____ Entries provided

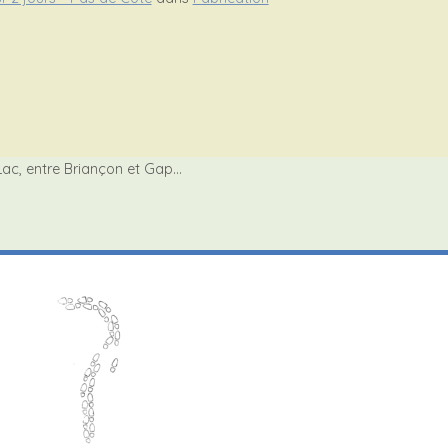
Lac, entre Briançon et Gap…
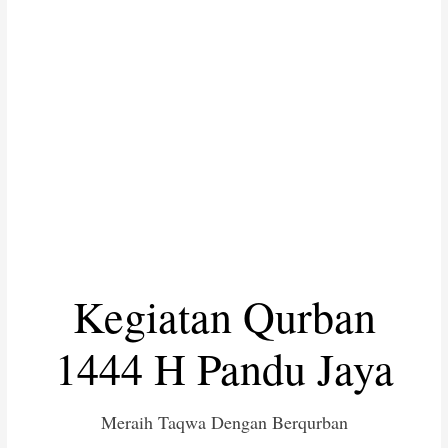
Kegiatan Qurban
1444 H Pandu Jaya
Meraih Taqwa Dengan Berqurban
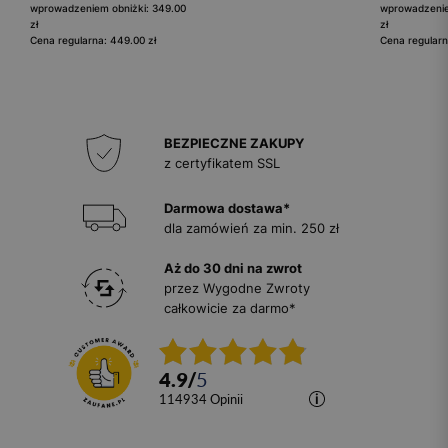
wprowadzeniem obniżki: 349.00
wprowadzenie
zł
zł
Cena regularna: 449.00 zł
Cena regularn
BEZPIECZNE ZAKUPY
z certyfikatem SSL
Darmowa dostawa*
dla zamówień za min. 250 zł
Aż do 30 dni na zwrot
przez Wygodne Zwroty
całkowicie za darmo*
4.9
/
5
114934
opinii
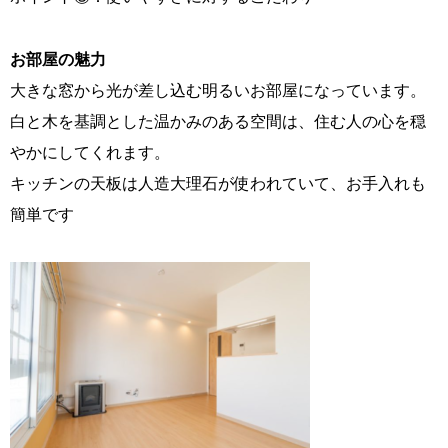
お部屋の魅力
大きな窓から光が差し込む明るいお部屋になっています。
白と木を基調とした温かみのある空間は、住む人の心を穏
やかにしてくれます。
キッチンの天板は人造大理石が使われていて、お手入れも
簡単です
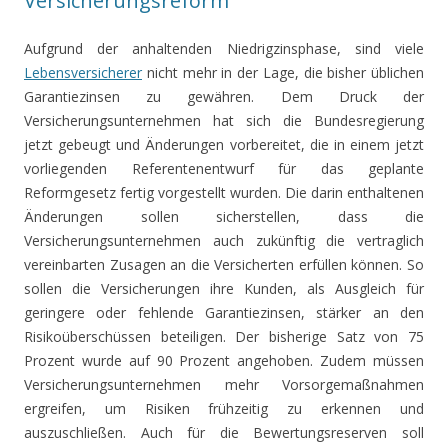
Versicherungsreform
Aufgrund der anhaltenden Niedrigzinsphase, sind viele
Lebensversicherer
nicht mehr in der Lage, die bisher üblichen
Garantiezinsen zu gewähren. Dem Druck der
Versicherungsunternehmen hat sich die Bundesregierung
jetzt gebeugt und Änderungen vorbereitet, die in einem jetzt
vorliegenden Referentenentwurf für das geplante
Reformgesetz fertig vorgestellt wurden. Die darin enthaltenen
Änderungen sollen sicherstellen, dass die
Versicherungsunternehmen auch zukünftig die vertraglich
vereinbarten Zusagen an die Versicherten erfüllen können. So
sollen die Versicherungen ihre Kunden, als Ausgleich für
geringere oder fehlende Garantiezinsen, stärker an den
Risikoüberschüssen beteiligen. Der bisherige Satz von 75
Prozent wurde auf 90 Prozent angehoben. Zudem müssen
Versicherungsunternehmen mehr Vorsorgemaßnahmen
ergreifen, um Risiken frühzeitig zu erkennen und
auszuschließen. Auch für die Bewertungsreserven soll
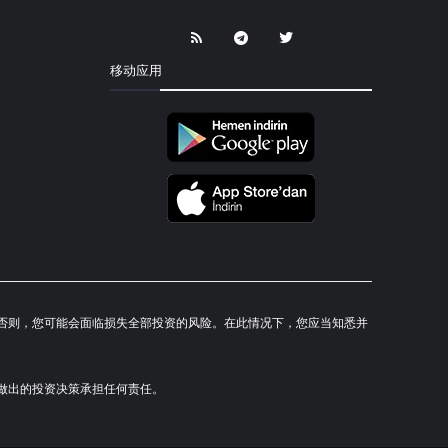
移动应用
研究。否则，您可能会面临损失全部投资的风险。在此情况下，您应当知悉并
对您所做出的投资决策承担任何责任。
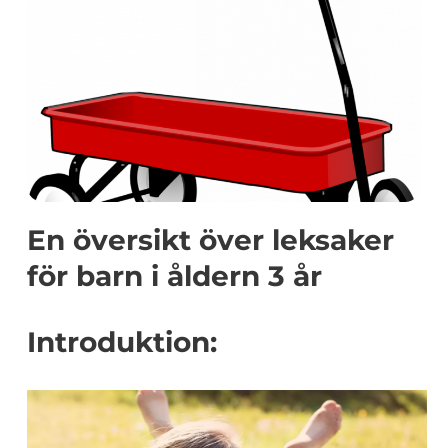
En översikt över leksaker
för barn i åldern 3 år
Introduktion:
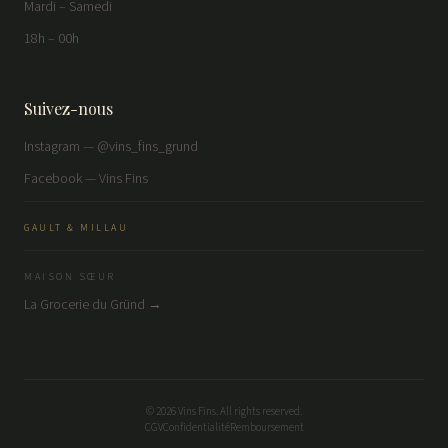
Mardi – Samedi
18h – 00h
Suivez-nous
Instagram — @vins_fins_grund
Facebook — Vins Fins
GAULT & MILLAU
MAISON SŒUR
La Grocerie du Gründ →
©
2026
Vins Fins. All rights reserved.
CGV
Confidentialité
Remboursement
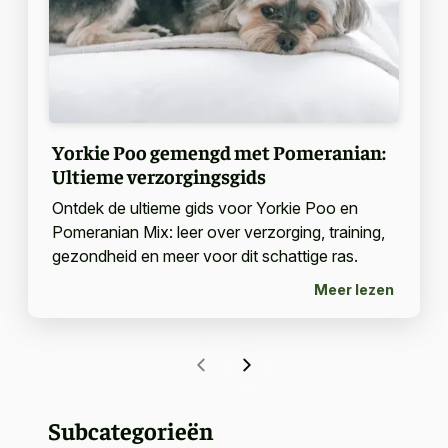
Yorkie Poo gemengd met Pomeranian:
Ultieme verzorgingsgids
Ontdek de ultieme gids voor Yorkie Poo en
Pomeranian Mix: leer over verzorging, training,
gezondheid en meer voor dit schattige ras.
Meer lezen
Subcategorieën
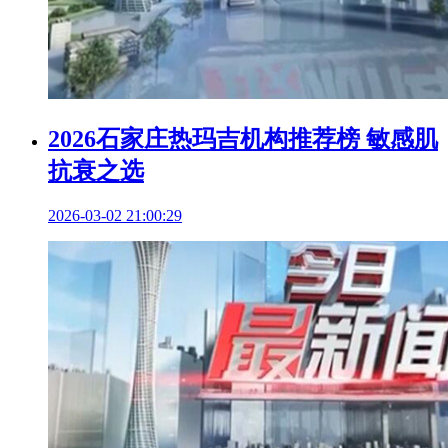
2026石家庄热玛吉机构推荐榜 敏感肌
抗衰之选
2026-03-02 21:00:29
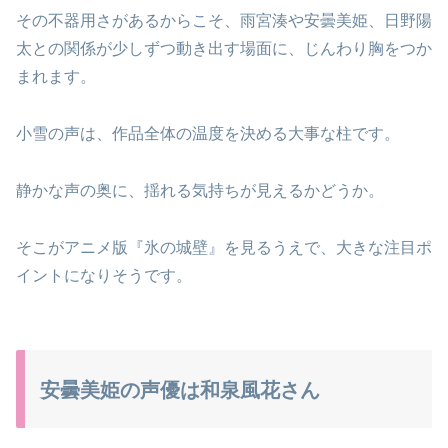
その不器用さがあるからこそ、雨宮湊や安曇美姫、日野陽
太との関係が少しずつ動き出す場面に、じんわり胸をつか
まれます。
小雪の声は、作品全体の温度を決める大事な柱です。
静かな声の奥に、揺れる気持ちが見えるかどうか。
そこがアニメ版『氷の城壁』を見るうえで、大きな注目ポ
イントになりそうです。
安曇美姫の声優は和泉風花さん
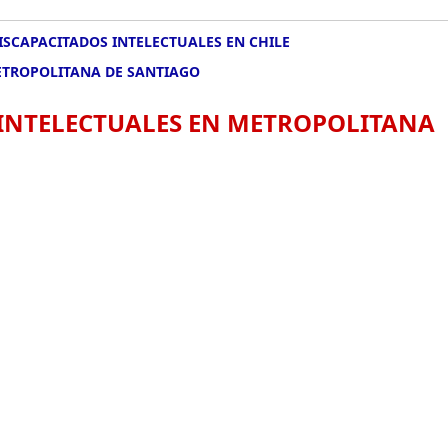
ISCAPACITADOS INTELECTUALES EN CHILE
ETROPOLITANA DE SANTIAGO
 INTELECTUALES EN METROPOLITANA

________

Directions for this task: One number is all the reply should hold: how many lines in these records include the word "Garantiezinsen".

Exercise solution: 2